Shortage of appropriate donor grafts is the foremost current problem in organ transplantation. As a logical consequence, waiting times have extended and pretransplant mortality rates were significantly increasing. The implementation of a priority-based liver allocation system using the model of end-stage liver disease (MELD) score helped to reduce waiting list mortality in liver transplantation (LT). However, due to an escalating organ scarcity, pre-LT MELD scores have significantly increased and liver recipients became more complex in recent years. This has finally led to posttransplant decreasing survival rates, attributed mainly to elevated rates of infectious and immunologic complications. To meet this challenging development, an increasing number of extended criteria donor grafts are currently accepted, which may, however, aggravate the patients' infectious and immunologic risk profiles. The administration of intravenous immunoglobulins (IVIg) is an established treatment in patients with immune deficiencies and other antibody-mediated diseases. In addition, IVIg was shown to be useful in treatment of several disorders caused by deterioration of the cellular immune system. It proved to be effective in preventing hyperacute rejection in highly sensitized kidney and heart transplants. In the liver transplant setting, the administration of specific Ig against hepatitis B virus is current standard in post-LT antiviral prophylaxis. The mechanisms of action of IVIg are complex and not fully understood. However, there is increasing experimental and clinical evidence that IVIg has an immuno-balancing impact by a combination of immuno-supporting and immuno-suppressive properties. It may be suggested that, especially in the context of a worsening organ shortage with all resulting clinical implications, liver transplant patients should benefit from immuno-regulatory capabilities of IVIg. In this review, perspectives of immune modulation by IVIg and impact on outcome in liver transplant patients are described.
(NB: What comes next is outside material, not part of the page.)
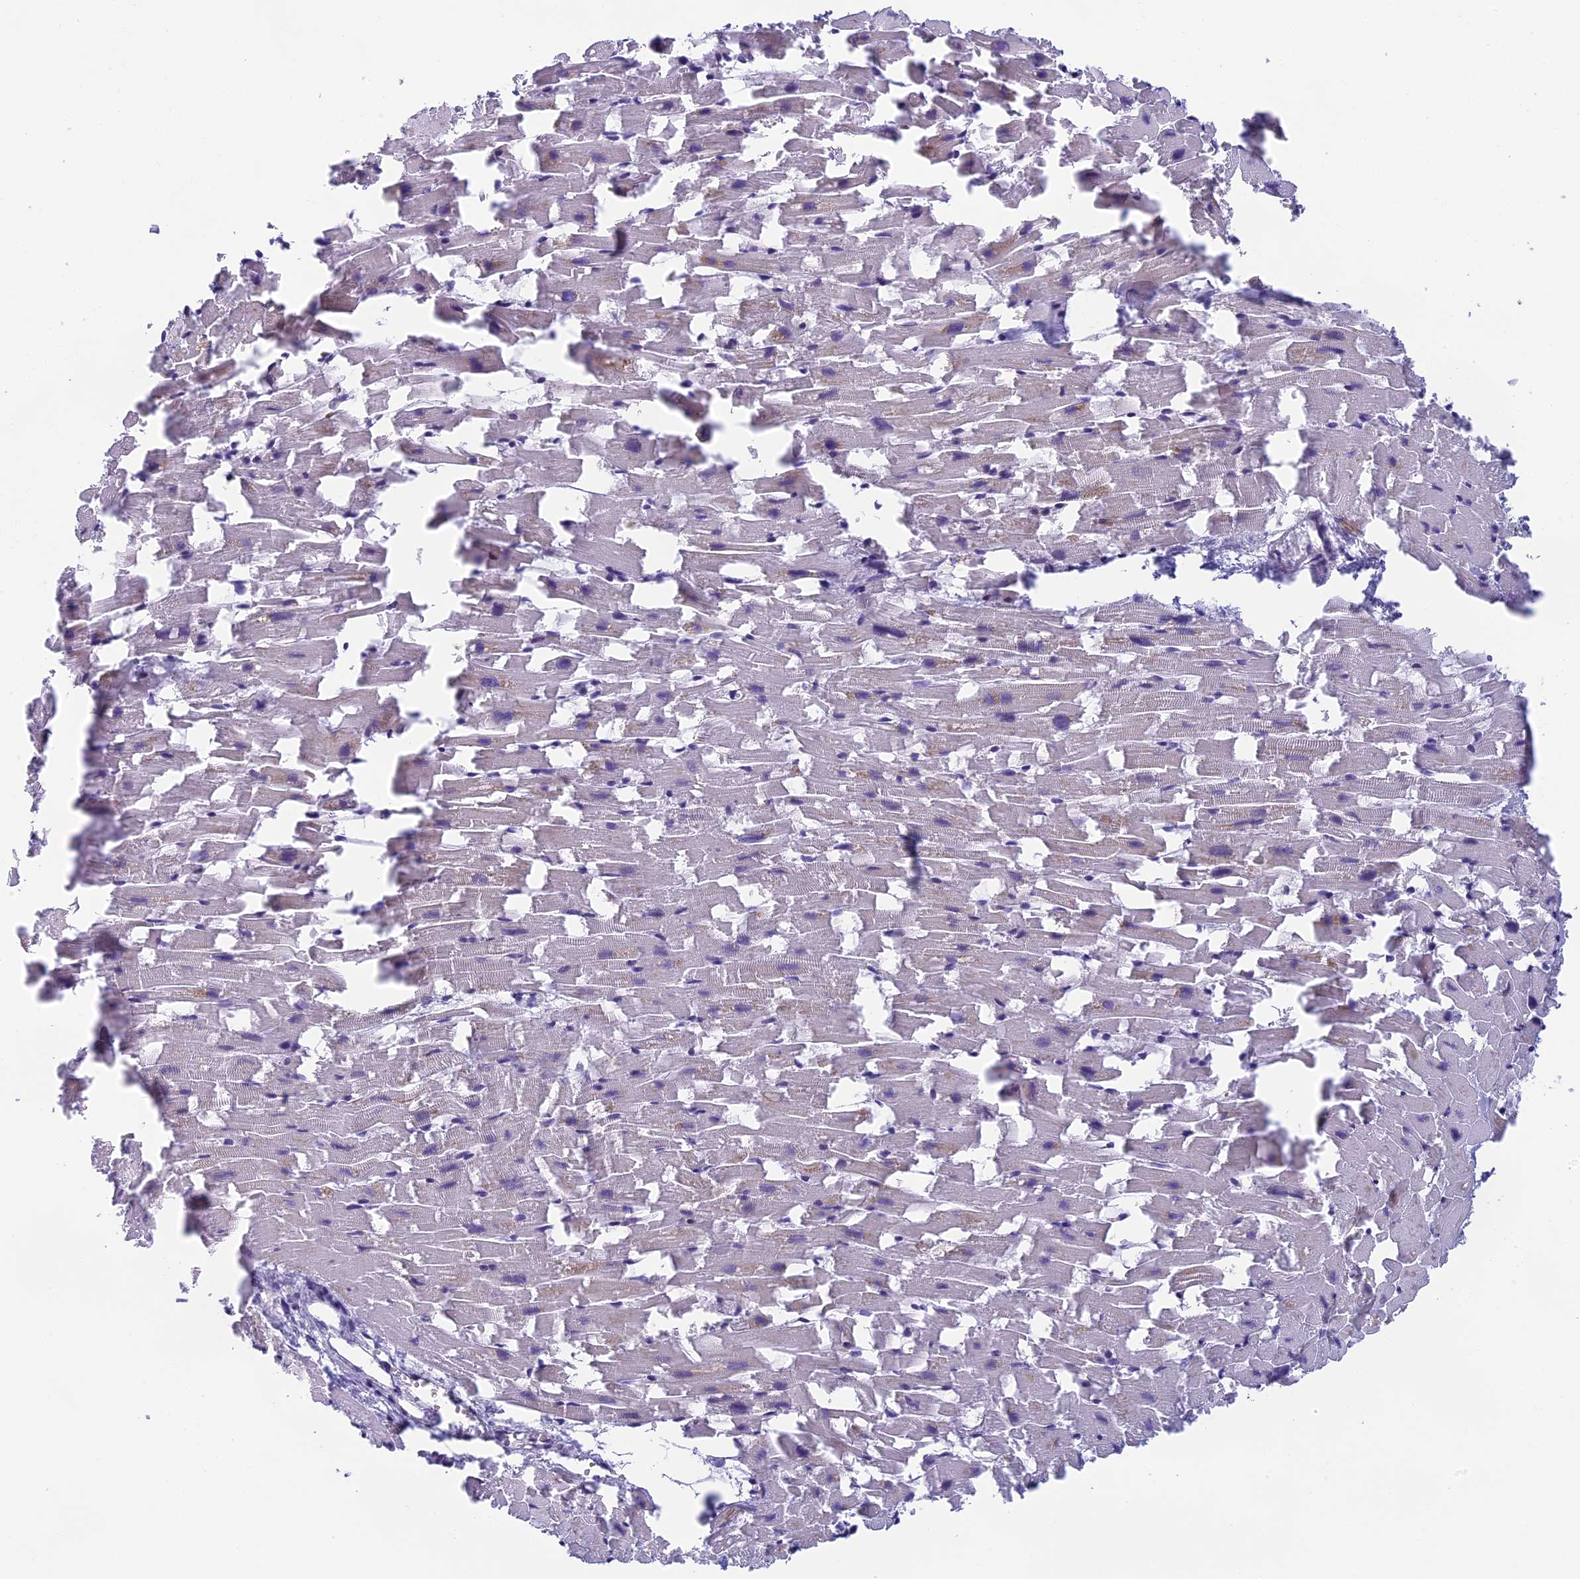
{"staining": {"intensity": "strong", "quantity": "25%-75%", "location": "cytoplasmic/membranous"}, "tissue": "heart muscle", "cell_type": "Cardiomyocytes", "image_type": "normal", "snomed": [{"axis": "morphology", "description": "Normal tissue, NOS"}, {"axis": "topography", "description": "Heart"}], "caption": "DAB (3,3'-diaminobenzidine) immunohistochemical staining of benign heart muscle demonstrates strong cytoplasmic/membranous protein staining in about 25%-75% of cardiomyocytes. The protein is shown in brown color, while the nuclei are stained blue.", "gene": "ARHGEF37", "patient": {"sex": "female", "age": 64}}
合适供体移植物的短缺是当前器官移植中最主要的问题。因此,等待时间延长,移植前死亡率显著上升。采用终末期肝病模型(MELD)评分的基于优先级的肝脏分配系统的实施,有助于降低肝移植(LT)等待名单上的死亡率。然而,由于器官短缺不断加剧,近年来肝移植前MELD评分显著增加,肝移植受者的情况变得更加复杂。这最终导致移植后生存率下降,主要归因于感染性和免疫性并发症发生率的升高。为应对这一具有挑战性的发展态势,目前越来越多的边缘供体移植物被接受,然而这可能会加重患者的感染和免疫风险。静脉注射免疫球蛋白(IVIg)是免疫缺陷和其他抗体介导疾病患者的一种既定治疗方法。此外,IVIg已被证明可用于治疗由细胞免疫系统恶化引起的多种疾病。它被证明对预防高度致敏的肾和心脏移植中的超急性排斥反应有效。在肝移植领域,注射针对乙型肝炎病毒的特异性免疫球蛋白是肝移植后抗病毒预防的当前标准。IVIg的作用机制复杂且尚未完全了解。然而,越来越多的实验和临床证据表明,IVIg通过免疫支持和免疫抑制特性的组合具有免疫平衡作用。可以认为,特别是在器官短缺加剧及其所有临床影响的背景下,肝移植患者应受益于IVIg的免疫调节能力。在这篇综述中,描述了IVIg免疫调节的观点及其对肝移植患者预后的影响。